• [Prompt] Range to copy from the entries below: the line containing "move or outright" through the line containing "overeating and food", inclusive. Retype only those lines, exactly, without any images.

• [Records supplied]

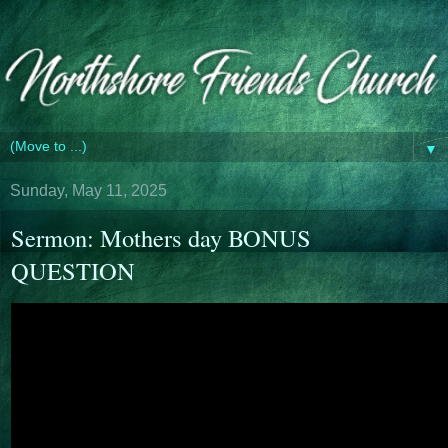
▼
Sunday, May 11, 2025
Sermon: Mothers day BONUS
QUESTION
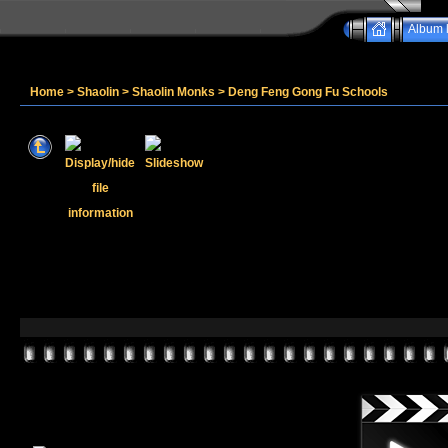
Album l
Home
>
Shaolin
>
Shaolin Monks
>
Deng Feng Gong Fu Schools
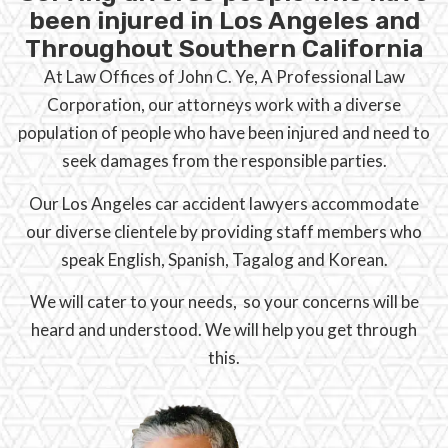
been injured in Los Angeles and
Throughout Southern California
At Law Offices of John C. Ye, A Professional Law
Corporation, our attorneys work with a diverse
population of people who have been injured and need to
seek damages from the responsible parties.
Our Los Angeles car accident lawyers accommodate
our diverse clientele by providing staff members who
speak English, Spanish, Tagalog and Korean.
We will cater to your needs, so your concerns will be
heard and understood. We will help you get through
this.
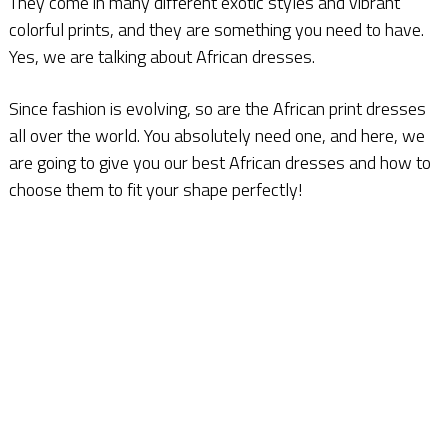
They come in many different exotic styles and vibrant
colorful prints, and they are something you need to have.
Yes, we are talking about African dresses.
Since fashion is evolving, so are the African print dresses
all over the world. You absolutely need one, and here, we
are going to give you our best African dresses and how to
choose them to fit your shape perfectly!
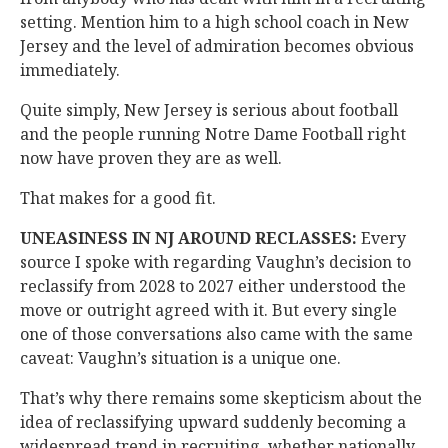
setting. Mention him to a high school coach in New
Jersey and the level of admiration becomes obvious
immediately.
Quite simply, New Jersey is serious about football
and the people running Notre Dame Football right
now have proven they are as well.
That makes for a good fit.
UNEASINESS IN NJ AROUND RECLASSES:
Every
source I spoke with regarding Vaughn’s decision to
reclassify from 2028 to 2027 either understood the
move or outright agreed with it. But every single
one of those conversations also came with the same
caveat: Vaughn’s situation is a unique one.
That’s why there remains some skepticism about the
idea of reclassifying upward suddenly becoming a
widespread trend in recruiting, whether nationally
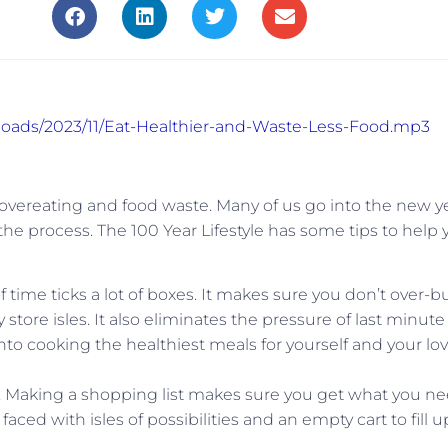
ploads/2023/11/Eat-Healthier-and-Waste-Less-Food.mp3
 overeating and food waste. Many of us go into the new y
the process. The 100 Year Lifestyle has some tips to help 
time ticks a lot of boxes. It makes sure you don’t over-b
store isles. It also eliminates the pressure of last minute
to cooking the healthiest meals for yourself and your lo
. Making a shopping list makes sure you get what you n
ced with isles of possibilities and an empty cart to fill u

• [Expected answer]
move or outright agreed with it. But every single
one of those conversations also came with the same
caveat: Vaughn’s situation is a unique one.
That’s why there remains some skepticism about the
idea of reclassifying upward suddenly becoming a
widespread trend in recruiting, whether nationally
ploads/2023/11/Eat-Healthier-and-Waste-Less-Food.mp3
 overeating and food waste. Many of us go into the new y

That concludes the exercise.